Llevar a 20 l con dH2O. Llevar a 20 l con dH2O.
200 unidades de ligada al ADN T4 (1 L 200 U/L, Tabla de Materiales) 200 unidades de ligada al ADN T4 (1 L 200 U/L, Tabla de Materiales)
Protocolo de termociclador (Nivel 0, T) Protocolo de termociclador (Nivel 1)
37oC durante 10 min ciclo x 5 37oC durante 10 min ciclo x 5
16 oC durante 10 min 16 oC durante 10 min
37 oC durante 20 min 37 oC durante 20 min
65oC durante 10 min 65oC durante 10 min
16 oC (mantener) 16 oC (mantener)

Tabla 2: Protocolos para conjuntos Golden Gate en los Niveles 0, 1 y T. El ensamblaje en vectores de aceptación de nivel 0 y nivel T utiliza la enzima de restricción BpiI (izquierda). El ensamblaje en vectores de aceptación de nivel 1 utiliza la enzima de restricción BsaI (derecha). Esta tabla ha sido adaptada de Vasudevan et al.12.

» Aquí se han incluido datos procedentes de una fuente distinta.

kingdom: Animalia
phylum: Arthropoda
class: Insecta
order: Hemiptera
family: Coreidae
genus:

Primer No. Secuencia (5'-3') Longitud (bp) Descripción
L0T hacia adelante GTCTCATGAGCGGATAGATAGATA
TTTGAATG		 28 Para amplificación desde el Nivel 0 y el Nivel T
L1 inverso GAACCCTGTGGTTGGCATGC
ACATAC		 26 Para amplificación desde el Nivel 1
L1 hacia adelante CTGGTGGGGCAGGATATATTGT
GGTG		 24 Para amplificación desde el Nivel 1
L0T inverso TTGAGTGAGCTGATACCGCT 20 Para amplificación desde el Nivel 0 y el Nivel T

Tabla 3: Lista de imprimaciones para la validación o secuenciación de PCR de vectores de nivel 0, 1 y T.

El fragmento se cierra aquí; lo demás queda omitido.